EV::loop; # wait here for all downloads to complete
print "We're done!\n"; # some useful code to follow here...

Demo output is as follows:

user@host:~$ ./test.pl
dispatching job 0...
dispatching job 1...
dispatching job 2...
dispatching job 3...
dispatching job 4...
dispatching job 5...
dispatching job 6...
worker starting download [0] ...
worker starting download [1] ...
EV: error in callback (ignoring): unexpected eof at /usr/local/share/perl/5.14.2/AnyEvent/Worker/Pool.pm, line 46
EV: error in callback (ignoring): unexpected eof at /usr/local/share/perl/5.14.2/AnyEvent/Worker/Pool.pm, line 46
EV: error in callback (ignoring): unexpected eof at /usr/local/share/perl/5.14.2/AnyEvent/Worker/Pool.pm, line 46
worker [6] payload threw exception: no worker connection
EV: error in callback (ignoring): no worker connection at /usr/local/share/perl/5.14.2/AnyEvent/Worker/Pool.pm, line 60

^C
user@host:~$
user@host:~$
user@host:~$ download [1] failed.
unable to write results: Broken pipe at /usr/local/share/perl/5.14.2/AnyEvent/Worker.pm line 139.
  ...caught at /usr/local/share/perl/5.14.2/AnyEvent/Worker.pm line 145.

Why AnyEvent::HTTP?

In my real script I'm using many more features of AnyEvent::HTTP; particularly, I'm combining the on_body callback with Term::StatusBar to show a progress bar for the end-user of the script; additionally, I'm strategically 'pausing' in the on_body callback such that I maintain a transfer rate equal to or less than a rate pre-defined by the end-user.

Please feel free to suggest an alternative with those features (or an easy way to hack them in!)

Why AnyEvent::Worker::Pool?

I was familiar with it already. Alternative suggestions welcome.

Why EV?

It's fast. Again, alternatives suggestions welcome.

1

There are 1 answers

4
Oleg G On BEST ANSWER

You shouldn't use AnyEvent::Worker::Poll for this task.
And I'll recommend you do not use loop specific features like EV::loop EV::unloop. This makes your code incompatible with other loops implementation.

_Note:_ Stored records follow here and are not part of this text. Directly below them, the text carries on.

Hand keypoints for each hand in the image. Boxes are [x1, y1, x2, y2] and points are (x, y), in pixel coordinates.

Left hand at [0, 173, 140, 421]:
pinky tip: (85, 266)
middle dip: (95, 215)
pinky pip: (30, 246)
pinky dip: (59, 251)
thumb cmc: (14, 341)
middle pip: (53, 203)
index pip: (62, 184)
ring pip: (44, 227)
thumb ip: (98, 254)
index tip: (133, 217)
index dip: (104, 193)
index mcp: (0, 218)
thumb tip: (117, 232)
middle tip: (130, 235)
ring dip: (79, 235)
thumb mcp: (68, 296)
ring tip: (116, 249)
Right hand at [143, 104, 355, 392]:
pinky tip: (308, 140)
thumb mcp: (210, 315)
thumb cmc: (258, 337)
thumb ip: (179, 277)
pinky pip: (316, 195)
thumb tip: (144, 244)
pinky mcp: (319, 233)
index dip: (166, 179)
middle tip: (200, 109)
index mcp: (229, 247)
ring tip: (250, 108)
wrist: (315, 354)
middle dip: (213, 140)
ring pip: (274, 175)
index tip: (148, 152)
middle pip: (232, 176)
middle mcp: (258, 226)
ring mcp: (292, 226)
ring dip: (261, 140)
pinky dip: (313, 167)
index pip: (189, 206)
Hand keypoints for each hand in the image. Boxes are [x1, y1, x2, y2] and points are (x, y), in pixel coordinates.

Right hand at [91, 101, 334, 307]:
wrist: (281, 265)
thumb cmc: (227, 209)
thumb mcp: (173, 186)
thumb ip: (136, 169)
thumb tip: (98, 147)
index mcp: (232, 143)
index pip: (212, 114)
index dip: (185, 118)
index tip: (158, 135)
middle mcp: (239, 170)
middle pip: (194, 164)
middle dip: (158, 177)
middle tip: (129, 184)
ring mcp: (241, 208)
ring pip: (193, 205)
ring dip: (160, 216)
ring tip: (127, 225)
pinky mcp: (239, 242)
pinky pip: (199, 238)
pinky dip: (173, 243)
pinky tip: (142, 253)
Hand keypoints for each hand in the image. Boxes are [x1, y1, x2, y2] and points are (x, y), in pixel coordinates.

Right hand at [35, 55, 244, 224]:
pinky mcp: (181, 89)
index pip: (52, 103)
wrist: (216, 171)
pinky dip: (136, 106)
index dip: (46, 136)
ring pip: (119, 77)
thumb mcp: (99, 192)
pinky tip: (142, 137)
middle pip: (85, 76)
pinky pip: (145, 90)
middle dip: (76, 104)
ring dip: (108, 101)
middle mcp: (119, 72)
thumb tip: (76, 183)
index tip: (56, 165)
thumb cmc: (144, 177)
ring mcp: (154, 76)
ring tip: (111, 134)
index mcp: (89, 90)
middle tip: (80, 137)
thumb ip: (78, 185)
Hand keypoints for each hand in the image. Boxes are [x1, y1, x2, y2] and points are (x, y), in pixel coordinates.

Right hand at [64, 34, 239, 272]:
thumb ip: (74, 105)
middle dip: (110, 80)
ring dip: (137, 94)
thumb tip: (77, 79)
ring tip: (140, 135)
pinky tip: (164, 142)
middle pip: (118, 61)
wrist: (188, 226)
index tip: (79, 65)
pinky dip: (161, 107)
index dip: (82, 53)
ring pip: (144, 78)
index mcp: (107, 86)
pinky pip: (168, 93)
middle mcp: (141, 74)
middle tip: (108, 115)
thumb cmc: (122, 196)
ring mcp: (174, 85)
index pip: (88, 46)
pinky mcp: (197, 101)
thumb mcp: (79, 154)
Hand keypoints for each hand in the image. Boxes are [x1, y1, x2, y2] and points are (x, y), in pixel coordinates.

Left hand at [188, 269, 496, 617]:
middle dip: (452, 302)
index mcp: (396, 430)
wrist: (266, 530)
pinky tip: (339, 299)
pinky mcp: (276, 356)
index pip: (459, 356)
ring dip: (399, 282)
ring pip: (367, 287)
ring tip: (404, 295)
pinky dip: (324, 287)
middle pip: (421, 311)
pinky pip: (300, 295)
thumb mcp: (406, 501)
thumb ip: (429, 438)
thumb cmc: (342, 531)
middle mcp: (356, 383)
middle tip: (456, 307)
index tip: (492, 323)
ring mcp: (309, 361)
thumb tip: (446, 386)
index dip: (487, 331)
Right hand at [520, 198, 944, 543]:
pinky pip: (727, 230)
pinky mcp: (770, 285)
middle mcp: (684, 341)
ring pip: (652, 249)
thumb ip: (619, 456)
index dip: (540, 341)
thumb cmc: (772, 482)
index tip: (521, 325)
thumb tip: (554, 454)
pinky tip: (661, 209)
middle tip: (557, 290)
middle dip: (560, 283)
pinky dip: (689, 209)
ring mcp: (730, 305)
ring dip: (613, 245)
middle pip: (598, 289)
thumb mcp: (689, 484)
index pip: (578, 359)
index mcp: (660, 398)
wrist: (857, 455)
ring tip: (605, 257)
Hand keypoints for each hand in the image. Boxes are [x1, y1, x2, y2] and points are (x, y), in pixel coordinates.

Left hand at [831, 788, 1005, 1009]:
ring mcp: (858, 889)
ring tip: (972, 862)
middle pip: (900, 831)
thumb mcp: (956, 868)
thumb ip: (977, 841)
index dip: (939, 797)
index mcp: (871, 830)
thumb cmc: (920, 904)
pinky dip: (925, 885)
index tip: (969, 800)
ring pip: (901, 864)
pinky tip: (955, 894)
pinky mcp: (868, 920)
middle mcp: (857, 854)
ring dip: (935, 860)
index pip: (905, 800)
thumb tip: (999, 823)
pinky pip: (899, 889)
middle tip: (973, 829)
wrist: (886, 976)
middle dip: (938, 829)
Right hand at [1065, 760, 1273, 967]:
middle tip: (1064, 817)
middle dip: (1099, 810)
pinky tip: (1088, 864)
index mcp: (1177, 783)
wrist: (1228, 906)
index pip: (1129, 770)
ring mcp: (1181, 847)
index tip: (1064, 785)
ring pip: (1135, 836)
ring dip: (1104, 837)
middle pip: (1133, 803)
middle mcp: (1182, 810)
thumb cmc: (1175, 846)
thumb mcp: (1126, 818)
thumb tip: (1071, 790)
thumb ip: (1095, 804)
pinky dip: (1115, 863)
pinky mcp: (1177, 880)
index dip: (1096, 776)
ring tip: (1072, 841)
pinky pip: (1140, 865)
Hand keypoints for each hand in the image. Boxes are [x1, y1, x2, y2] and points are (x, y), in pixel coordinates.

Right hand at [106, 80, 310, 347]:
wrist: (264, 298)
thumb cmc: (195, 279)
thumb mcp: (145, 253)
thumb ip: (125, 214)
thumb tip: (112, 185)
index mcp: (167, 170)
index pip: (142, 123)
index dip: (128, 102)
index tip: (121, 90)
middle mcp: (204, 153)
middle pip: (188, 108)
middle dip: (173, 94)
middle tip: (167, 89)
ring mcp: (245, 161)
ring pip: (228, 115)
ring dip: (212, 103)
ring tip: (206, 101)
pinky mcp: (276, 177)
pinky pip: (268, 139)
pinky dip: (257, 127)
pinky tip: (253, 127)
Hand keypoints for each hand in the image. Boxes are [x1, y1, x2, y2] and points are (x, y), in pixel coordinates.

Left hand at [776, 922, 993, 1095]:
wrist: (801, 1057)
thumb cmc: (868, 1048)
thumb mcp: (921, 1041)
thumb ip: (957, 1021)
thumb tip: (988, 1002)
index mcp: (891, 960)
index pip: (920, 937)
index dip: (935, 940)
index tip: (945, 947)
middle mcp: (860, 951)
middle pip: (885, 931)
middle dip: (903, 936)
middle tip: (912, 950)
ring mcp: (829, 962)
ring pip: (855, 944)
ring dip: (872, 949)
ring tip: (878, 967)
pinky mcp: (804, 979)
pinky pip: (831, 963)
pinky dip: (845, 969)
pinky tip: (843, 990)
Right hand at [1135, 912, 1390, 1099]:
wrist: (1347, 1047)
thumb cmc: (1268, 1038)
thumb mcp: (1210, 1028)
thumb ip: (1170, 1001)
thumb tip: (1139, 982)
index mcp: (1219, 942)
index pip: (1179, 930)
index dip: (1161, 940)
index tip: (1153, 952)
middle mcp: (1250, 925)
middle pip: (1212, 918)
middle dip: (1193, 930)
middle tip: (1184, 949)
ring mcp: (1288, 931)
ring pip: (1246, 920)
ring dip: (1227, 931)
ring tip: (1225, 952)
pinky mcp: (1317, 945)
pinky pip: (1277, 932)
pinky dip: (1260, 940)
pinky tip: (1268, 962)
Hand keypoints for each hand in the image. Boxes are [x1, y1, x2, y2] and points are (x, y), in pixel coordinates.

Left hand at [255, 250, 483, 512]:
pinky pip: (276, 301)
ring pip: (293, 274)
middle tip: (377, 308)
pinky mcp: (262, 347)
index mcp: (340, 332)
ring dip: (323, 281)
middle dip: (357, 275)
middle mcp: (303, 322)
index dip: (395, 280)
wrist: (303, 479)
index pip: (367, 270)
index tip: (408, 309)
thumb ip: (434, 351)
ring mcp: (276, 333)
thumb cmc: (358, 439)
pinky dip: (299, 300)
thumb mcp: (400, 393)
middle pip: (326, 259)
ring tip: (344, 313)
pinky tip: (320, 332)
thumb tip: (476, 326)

Your code may be rewrited like this

use strict;
use AnyEvent;
use AnyEvent::HTTP;

my $pool_size = 2;
my $num_jobs  = 7;
my $cur_job = 0;

my $cv = AnyEvent->condvar;
$cv->begin();

for (1..($pool_size < $num_jobs ? $pool_size : $num_jobs)) {
    $cv->begin();
    make_job($cur_job++);
}

$cv->end();

sub make_job {
    my $job = shift;
    $num_jobs--;

    http_get 'http://download.thinkbroadband.com/5MB.zip', sub {
        my ($data, $headers) = @_;
        if ($headers->{Status} =~ /^2/) { 
            print "download [$job] succeeded.\n"; 
        } else { 
            print "download [$job] failed.\n"; 
        }

        if ($num_jobs > 0) {
            make_job($cur_job++);
        }
        else {
            $cv->end();
        }
    };
}

$cv->recv();